====== ENTRIES SHOWN

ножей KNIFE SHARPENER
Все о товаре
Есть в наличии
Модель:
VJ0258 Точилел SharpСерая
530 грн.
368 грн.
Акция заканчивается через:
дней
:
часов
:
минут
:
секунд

============
====== ENTRIES SHOWN

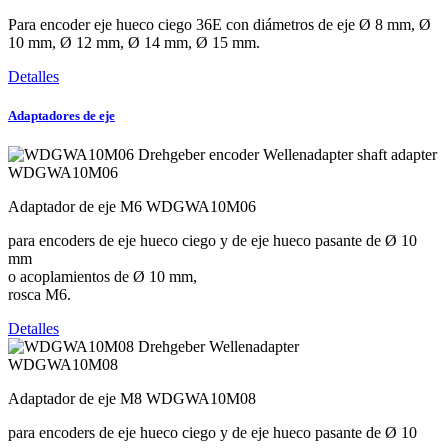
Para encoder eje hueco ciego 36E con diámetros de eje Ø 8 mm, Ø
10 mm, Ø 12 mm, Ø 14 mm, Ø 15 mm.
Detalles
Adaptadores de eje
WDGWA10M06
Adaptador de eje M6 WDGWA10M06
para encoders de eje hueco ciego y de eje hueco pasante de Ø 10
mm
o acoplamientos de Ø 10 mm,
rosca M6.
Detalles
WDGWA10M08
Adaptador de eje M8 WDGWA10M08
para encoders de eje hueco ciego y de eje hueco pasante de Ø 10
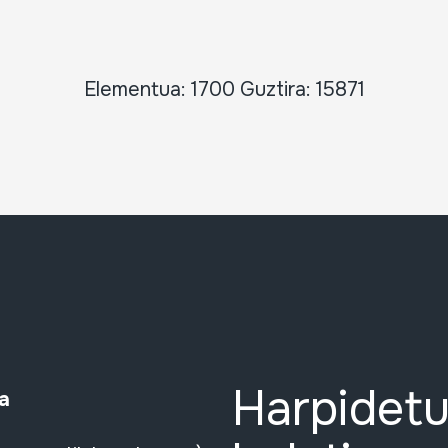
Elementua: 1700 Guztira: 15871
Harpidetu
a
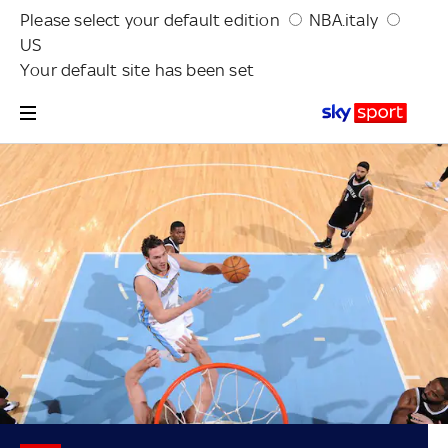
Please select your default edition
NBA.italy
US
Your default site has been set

============

- [YOUR OBJECTIVE]: From the listing above, output exactly the run of lines that starts with the line containing "Please select your default edition" and ends with the line containing "Your default site has been set".

- [SOLUTION TO THIS TASK]:
Please select your default edition
NBA.italy
US
Your default site has been set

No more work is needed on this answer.